Task to carry out: Carry on the text about Competitive Benchmarking and the Power Trading Agent Competition from the point where it stops.

Selected excerpt:
Segment Open

Third, we apply Competitive Benchmarking in the Power Trading Agent Competition for research

on sustainable energy systems (Power TAC, (Ketter et al., 2013a, 2016)). Power TAC challenges

researchers to design competing Energy Broker Agents (Collins and Ketter , 2014) as autonomous

information systems that must translate continuous data streams into actionable results. Power TAC tests

the notion that such entities can play a pivotal role as modern coordination mechanisms for sustainable

energy systems specifically, and other smart market environments more generally (Bichler et al., 2010).

To date, Power TAC has brought together more than a dozen research groups from various academic

disciplines and stakeholders from utilities to customer lobby groups to design, evaluate, and improve both

the Power TAC scenario and the competing Brokers.

We conclude with a detailed description of the process we used to build the Power TAC community,

organize and conduct multiple competitions, and construct the associated IS artifacts and data repositories.

This process follows an annual cycle of refinement based on feedback from participants and stakeholders,

and on new and updated data resource.

Related Work

CB borrows several tenets from the design science approach (Hevner et al., 2004). For example, we

envision the design of each module to be based on a specific organizational or societal problem that is of

interest to businesses, governments, or society in general. In contrast to Predictive Analytics (Shmueli

and Koppius, 2011), which makes predictions about the future using data about the past and present, CB

uses simulation driven by past and present data to test alternative future scenarios. The key difference lies

in its emphasis on the interconnections between problems at the same and different echelons to mimic the

real-world by lever aging ingenuity of a diversity of researchers. Repeated competitions then test the

robustness of environment, for instance a market, its ruleset (policies), and models. Individual teams,

entering to win the competition, try to, and often do, discover and exploit weaknesses or loopholes in

policies and models to gain a superior position. This, in turn, allows designers to improve their designs

and/or mitigate potential loopholes. The diversity of designs and the resulting exploits are difficult to

achieve in traditional design science frameworks even when extensive simulations are used to test those

designs. A much more rapid evolution of design occurs in a CB framework as compared to the traditional

systems analysis and design approach.

Segment Closed

[Source records]
Segment Open

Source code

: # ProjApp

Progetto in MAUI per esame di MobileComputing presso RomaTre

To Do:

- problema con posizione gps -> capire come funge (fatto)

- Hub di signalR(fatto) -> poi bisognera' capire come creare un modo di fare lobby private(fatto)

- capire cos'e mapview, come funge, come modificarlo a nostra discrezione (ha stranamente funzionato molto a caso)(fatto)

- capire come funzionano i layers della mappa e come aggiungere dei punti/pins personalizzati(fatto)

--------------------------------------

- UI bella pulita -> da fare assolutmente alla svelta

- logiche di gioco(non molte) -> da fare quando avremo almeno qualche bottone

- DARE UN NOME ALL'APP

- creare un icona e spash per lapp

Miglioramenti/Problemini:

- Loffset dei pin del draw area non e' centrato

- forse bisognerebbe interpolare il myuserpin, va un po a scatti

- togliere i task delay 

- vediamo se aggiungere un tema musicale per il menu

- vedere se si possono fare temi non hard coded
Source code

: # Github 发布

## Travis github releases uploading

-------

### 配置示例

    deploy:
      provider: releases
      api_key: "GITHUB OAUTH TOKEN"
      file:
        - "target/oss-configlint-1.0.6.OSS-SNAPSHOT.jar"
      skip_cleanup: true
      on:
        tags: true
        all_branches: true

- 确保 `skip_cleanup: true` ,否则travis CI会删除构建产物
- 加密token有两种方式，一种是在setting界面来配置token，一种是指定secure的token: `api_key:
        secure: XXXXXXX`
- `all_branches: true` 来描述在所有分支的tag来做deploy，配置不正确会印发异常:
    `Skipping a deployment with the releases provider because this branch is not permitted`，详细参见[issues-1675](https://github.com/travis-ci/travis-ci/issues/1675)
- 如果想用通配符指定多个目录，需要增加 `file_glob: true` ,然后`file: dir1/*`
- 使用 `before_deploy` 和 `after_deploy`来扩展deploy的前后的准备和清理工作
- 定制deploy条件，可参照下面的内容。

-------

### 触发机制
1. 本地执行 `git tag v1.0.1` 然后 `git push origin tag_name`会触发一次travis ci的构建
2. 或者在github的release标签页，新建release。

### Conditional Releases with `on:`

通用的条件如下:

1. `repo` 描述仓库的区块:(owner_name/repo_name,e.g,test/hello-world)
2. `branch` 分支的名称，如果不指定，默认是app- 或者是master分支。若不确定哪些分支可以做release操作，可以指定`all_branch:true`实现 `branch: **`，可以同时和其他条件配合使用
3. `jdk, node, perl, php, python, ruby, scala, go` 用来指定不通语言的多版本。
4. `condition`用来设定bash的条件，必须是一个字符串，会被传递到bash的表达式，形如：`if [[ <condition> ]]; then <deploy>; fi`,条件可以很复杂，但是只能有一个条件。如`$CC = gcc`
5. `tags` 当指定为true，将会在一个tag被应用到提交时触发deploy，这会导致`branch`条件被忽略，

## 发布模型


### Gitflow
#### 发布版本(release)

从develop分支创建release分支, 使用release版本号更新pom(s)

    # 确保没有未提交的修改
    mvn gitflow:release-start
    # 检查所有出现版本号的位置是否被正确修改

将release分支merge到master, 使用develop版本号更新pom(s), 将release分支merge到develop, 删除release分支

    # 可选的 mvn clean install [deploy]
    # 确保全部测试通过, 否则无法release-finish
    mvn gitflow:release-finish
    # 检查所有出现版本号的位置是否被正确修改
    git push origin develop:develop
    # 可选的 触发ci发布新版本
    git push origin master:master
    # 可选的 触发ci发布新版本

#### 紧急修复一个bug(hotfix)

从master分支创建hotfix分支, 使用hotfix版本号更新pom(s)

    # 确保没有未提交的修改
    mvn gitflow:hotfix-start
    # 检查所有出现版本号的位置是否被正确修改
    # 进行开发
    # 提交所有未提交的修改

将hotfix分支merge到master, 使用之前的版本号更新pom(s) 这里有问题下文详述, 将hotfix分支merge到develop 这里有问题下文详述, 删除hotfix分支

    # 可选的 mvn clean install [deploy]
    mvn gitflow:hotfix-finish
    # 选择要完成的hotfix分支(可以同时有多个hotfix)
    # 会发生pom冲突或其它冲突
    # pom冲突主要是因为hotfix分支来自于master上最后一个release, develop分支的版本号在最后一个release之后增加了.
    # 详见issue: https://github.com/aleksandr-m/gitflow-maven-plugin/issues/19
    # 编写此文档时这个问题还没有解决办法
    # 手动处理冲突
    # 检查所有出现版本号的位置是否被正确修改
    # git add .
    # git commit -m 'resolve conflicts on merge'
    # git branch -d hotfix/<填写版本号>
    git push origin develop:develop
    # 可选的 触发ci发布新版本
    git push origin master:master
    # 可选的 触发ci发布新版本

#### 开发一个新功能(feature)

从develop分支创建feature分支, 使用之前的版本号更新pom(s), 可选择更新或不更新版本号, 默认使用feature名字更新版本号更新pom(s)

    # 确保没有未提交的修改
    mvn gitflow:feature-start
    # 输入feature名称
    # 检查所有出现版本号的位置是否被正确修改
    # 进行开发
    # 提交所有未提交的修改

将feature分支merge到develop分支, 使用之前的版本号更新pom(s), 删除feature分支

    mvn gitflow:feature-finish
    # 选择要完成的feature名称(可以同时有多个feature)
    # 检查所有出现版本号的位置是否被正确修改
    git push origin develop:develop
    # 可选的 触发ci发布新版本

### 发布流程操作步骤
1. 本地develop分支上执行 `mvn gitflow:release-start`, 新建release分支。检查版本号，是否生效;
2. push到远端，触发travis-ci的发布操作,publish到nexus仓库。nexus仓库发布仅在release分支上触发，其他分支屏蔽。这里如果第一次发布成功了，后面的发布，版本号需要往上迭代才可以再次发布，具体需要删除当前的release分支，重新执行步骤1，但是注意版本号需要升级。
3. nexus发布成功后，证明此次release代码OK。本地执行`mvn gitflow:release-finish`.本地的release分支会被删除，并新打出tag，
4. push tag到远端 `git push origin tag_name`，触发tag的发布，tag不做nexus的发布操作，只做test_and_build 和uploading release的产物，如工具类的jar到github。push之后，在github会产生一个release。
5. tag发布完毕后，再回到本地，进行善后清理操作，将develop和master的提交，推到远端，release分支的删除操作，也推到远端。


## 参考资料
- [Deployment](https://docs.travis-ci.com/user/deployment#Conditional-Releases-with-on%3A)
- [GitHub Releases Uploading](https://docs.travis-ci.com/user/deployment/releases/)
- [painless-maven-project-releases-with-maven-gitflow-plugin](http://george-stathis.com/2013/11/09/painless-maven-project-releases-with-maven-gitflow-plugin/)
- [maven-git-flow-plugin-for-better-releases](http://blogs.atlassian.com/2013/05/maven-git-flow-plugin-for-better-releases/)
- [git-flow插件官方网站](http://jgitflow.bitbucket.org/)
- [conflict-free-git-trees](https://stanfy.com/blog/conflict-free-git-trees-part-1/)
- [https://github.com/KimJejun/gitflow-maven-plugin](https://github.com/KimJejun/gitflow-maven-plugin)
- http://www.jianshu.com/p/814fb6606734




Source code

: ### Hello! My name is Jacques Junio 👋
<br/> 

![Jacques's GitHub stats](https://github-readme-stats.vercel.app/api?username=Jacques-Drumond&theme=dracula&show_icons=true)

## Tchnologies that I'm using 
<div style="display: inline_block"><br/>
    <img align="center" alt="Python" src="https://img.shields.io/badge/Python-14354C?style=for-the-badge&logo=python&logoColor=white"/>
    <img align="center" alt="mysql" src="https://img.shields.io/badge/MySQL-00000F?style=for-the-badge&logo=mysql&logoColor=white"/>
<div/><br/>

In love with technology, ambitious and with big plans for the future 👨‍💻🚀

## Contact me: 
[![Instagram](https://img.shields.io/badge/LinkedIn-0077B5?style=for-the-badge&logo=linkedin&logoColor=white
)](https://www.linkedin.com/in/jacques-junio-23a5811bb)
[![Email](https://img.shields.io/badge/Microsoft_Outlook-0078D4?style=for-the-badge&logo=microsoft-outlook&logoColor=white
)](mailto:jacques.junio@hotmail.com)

Segment Closed

Result for this exercise:
Benchmarking has long been recognized as an important tool for improving products and

organizational performance. Walter Chrysler regularly bought and disassembled new Oldsmobiles to

3

better understand his competition (Shetty, 1993), and Ford engineers allegedly anatomized some fifty

German and Japanese cars before embarking on the construction of the popular Ford Taurus

(Mittelstaedt, 1992). But, the key event that popularized benchmarking as a distinct concept among

management practitioners and scholars was Xerox Corp.’s benchmarking-driven turnaround in the late

seventies (Garvin, 1993). Today, a wide range of activities are recognized as benchmarking, ranging from

informal comparisons within corporate boundaries to highly structured analyses of competitive postures

across industries.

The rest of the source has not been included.